United Steelworkers President Lloyd McBride conceded today his union may have made a "tactical blunder" in portraying its organizing struggle at the Newport News Shipbuilding and Dry Dock Co. as a potential breakthrough for the labor movement in the South.

At a press conference here in conjunction with the midwinter meeting of the AFL-CIO executive council, Mc-Bride said he would not be surprised if other corporations are putting pressure on Tenneco Inc., which owns the shipyard, to "stiffen up... don't give in."

Officials of the shipyard, which has 15,500 employes and is Virginia's largest private industry, have disputed the union's claims about the strike. Shipyard officials have said that 60 percent of the yard's workers are crossing picket lines and that the yard is able to meet its most urgent commitments.

Newport News Shipbuilding has yet to recognize the Steelworkers' victory at the yard and is engaged in a court fight over the issue.

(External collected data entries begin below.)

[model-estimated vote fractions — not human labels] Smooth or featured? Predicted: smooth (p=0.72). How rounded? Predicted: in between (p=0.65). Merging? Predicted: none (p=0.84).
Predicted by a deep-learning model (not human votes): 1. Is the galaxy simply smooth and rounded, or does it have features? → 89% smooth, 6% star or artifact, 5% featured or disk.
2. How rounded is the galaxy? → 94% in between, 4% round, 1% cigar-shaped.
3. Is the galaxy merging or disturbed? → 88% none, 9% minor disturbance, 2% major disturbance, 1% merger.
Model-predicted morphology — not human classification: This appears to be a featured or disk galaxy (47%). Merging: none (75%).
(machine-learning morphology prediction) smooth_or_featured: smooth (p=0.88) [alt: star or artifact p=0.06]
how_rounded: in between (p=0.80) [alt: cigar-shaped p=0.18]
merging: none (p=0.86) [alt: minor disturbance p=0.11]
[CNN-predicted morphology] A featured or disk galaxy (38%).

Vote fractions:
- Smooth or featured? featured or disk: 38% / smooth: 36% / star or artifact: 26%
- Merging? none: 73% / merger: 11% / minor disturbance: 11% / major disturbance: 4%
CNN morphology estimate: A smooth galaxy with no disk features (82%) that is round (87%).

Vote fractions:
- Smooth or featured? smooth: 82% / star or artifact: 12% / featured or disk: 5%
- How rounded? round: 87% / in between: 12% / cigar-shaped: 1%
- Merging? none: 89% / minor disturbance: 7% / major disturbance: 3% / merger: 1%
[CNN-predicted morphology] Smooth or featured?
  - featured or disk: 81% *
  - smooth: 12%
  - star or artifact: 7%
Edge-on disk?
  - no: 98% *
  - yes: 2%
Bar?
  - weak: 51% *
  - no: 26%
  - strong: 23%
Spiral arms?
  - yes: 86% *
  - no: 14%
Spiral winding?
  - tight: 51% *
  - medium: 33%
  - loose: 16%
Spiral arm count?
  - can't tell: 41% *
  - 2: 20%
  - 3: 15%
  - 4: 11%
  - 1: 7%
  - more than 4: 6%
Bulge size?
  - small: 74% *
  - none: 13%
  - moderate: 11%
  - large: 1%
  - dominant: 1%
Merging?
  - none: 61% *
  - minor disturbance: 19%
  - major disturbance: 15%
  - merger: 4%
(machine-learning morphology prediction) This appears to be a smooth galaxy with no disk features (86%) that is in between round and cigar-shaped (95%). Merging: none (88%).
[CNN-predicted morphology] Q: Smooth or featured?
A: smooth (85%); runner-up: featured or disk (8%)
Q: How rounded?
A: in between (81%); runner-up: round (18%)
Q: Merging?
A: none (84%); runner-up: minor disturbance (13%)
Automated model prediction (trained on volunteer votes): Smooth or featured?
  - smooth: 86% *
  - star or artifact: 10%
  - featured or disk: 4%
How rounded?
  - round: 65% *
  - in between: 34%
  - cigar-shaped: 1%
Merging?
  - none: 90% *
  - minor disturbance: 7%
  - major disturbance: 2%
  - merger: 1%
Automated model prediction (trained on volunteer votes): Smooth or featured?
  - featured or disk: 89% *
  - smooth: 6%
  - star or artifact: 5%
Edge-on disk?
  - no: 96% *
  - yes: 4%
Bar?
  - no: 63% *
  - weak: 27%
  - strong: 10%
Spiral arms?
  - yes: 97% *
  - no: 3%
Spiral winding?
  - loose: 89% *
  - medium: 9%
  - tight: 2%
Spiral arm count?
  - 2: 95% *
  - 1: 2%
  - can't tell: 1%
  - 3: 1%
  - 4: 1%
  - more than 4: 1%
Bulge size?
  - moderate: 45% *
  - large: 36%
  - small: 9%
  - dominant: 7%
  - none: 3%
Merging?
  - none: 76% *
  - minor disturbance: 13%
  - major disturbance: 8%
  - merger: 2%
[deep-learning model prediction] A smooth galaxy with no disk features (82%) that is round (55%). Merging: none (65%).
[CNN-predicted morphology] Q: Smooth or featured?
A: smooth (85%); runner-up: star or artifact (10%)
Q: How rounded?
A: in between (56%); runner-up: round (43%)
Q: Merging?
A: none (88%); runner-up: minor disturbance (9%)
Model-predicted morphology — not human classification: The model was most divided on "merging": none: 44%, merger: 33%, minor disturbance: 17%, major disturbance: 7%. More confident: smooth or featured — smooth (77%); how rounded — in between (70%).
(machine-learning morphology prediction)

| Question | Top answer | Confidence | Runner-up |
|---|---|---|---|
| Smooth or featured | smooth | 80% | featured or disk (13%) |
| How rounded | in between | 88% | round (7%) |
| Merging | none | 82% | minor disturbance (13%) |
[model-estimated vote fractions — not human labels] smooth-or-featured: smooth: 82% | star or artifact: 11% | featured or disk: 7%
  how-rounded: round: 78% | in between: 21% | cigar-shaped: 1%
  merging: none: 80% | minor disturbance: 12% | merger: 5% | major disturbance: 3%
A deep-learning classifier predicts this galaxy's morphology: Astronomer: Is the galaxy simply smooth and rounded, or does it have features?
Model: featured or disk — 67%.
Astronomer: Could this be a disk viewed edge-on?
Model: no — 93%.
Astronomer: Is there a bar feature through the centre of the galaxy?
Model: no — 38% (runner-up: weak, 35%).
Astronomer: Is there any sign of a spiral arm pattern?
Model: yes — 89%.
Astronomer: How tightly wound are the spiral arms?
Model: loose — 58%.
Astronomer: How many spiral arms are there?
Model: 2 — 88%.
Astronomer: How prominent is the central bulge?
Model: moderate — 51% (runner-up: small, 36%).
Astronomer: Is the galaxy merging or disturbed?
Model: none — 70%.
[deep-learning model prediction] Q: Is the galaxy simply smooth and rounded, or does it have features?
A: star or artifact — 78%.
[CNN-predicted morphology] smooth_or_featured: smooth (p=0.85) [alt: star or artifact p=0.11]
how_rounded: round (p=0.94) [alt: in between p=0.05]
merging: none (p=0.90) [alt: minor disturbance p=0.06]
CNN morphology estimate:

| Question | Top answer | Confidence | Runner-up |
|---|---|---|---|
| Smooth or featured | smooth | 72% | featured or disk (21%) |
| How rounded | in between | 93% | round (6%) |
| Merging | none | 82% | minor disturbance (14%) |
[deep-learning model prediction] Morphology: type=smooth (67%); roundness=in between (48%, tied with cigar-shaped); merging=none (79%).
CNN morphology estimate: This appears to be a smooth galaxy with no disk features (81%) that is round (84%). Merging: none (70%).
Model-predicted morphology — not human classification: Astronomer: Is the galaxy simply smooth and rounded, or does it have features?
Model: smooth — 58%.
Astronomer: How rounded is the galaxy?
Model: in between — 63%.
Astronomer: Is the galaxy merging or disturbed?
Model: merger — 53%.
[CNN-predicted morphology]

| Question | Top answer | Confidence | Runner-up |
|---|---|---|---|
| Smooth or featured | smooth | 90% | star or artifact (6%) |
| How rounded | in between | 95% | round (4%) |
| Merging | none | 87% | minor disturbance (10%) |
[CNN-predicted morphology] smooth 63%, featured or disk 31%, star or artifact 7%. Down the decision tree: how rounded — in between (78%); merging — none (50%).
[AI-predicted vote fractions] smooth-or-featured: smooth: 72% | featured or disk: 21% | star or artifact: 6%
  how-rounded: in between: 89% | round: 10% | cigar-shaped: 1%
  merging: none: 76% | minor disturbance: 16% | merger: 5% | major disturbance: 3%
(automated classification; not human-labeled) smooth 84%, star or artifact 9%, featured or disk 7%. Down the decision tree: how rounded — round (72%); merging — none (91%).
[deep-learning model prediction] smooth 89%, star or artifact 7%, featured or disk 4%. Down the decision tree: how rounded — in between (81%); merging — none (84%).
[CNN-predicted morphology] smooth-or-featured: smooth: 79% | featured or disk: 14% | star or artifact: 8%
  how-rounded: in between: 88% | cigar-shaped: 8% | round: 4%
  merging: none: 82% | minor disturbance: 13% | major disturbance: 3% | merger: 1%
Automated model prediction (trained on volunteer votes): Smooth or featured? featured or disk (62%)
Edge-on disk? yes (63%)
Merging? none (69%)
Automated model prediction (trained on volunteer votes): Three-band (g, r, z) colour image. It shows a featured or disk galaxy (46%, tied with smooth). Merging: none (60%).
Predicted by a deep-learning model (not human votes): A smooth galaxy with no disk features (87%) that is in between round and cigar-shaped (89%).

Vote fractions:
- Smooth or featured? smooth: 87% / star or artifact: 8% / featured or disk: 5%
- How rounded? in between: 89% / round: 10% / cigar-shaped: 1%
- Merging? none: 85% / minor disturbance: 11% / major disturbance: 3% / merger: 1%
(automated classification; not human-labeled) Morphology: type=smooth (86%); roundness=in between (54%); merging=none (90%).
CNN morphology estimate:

Asked how he views the Newport News struggle in national terms, Mc-Bride said:

"We have perhaps made some tactical blunders in this respect, I'm not sure. Our union joined the groundswell of opinion that this was a struggle that went far beyond Newport News in its impace... I don't look upon it in that fashion at the moment. I look upon this as a struggle involving workers who are trying to get a contract from their employer that will result in improvements in their wages, hours and working conditions... We don't want to have our strikers involved in a strugle that goes beyond a contract covering them."

Noting that the union has a $90 million strike fund and just recently paid out nearly $400,000 as its first installment of weekly strike benefits to more than 13,000 workers, he said the Steelworkers are committed to continue supporting the strike as long as local members want.

In a resolution adopted yesterday and released today, the AFL-CIO Exexcutive Council pledged its support to the Newport News strikers and urged all affiliated unions to "provide whatever assistance may be necessary and legally permissable until the strike is won."